_WHAT YOU WILL DO_: Search the entries below for the word "handleAsyncError" and copy each line that has it.

_THE DATA_:

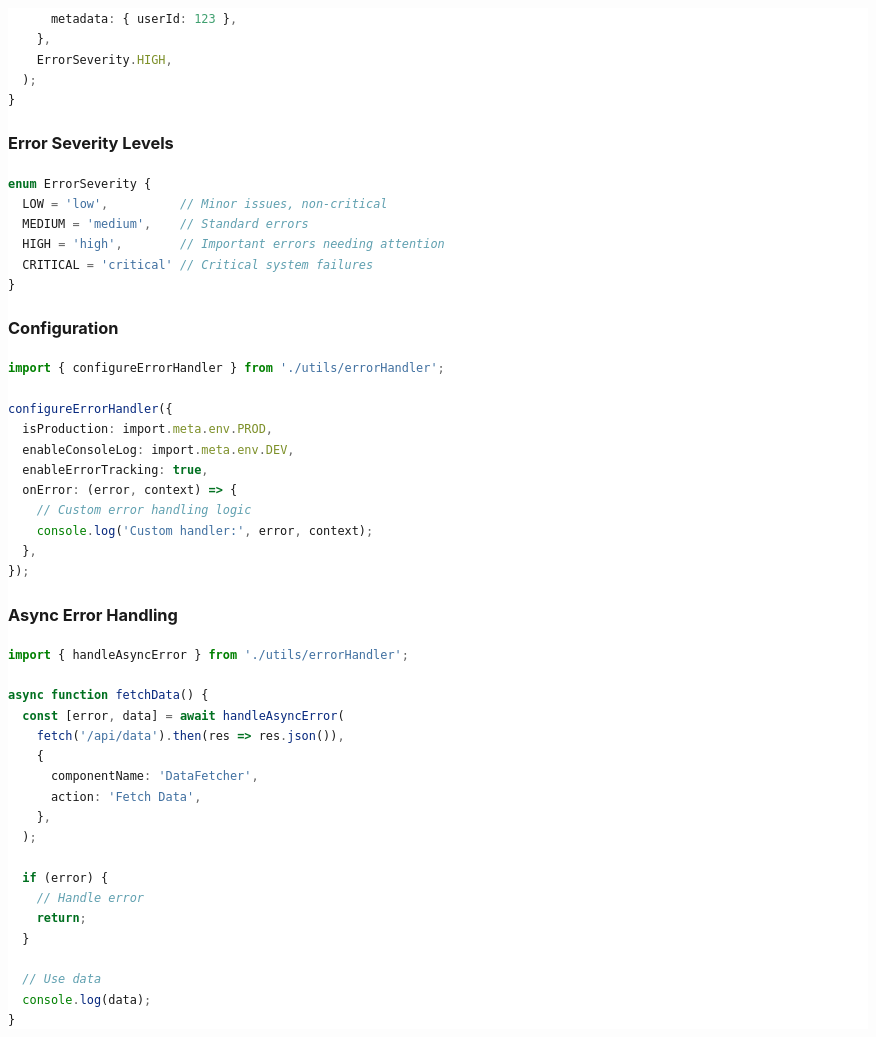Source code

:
 ```typescript
      metadata: { userId: 123 },
    },
    ErrorSeverity.HIGH,
  );
}
```

### Error Severity Levels

```typescript
enum ErrorSeverity {
  LOW = 'low',          // Minor issues, non-critical
  MEDIUM = 'medium',    // Standard errors
  HIGH = 'high',        // Important errors needing attention
  CRITICAL = 'critical' // Critical system failures
}
```

### Configuration

```typescript
import { configureErrorHandler } from './utils/errorHandler';

configureErrorHandler({
  isProduction: import.meta.env.PROD,
  enableConsoleLog: import.meta.env.DEV,
  enableErrorTracking: true,
  onError: (error, context) => {
    // Custom error handling logic
    console.log('Custom handler:', error, context);
  },
});
```

### Async Error Handling

```typescript
import { handleAsyncError } from './utils/errorHandler';

async function fetchData() {
  const [error, data] = await handleAsyncError(
    fetch('/api/data').then(res => res.json()),
    {
      componentName: 'DataFetcher',
      action: 'Fetch Data',
    },
  );

  if (error) {
    // Handle error
    return;
  }

  // Use data
  console.log(data);
}
```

_TASK ANSWER_:
import { handleAsyncError } from './utils/errorHandler';
  const [error, data] = await handleAsyncError(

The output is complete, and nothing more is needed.